We were holding up the elevator and he looked to be in a rush, but I didn't want him to leave so quickly. Not without telling me more. I stepped off the elevator and asked him what his book was called. He told me. I asked him to write down the title. He did. He even offered me an editor's card in case--well, in case I don't know what. I'd never written anything.
I waived goodbye as he floated off. I used to see that guy almost every week and after that, I never saw him again.
What struck me about this man was how happy he was. Genuinely gleeful. Had I ever been that happy? I thought about it. Of course, I had. Many times. Just, not as of late. It had been a lonely time. Very lonely. I had felt isolated from the world. Still do sometimes. My journey had changed through no fault of my own or anyone else's. My road had simply diverged.
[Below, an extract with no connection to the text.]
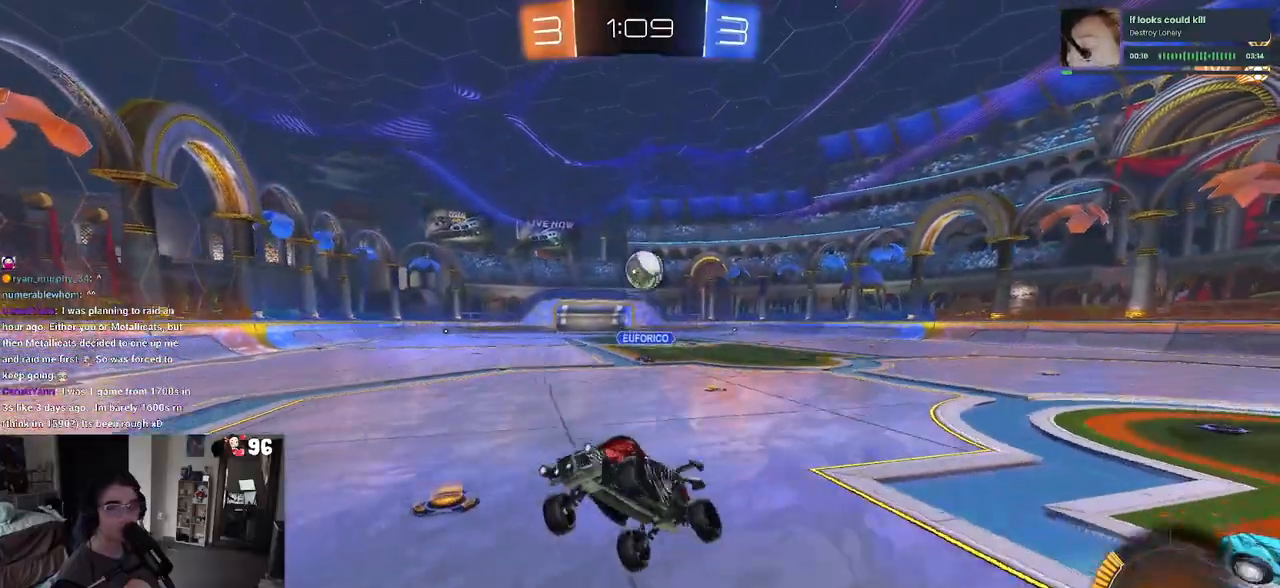
{"buttons": ["R2"], "left_stick": "center", "right_stick": "center", "events": [[33, "SQUARE", "up"], [150, "left_stick", "center"]]}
I walked back to my room and sat on a cold formica bench, thinking. I fished the business card from my pocket and flipped it between my fingers. Wow, a book, I thought. Must be nice. Then it hit me. I used to write. I used to keep journals for years and when I was a kid I would write stories and prepare magazines that I'd made up. I remembered how fun it was and thought it might be useful to pick a pen and paper back up. At the very least, it would take my mind off of things.
And that's how it all began....
I don't know if anything will become of this whole writing thing. It's highly likely that nothing will come of it. But in the end, if you don't try you'll never succeed. A simple statement, but sometimes there's truth and beauty in simplicity.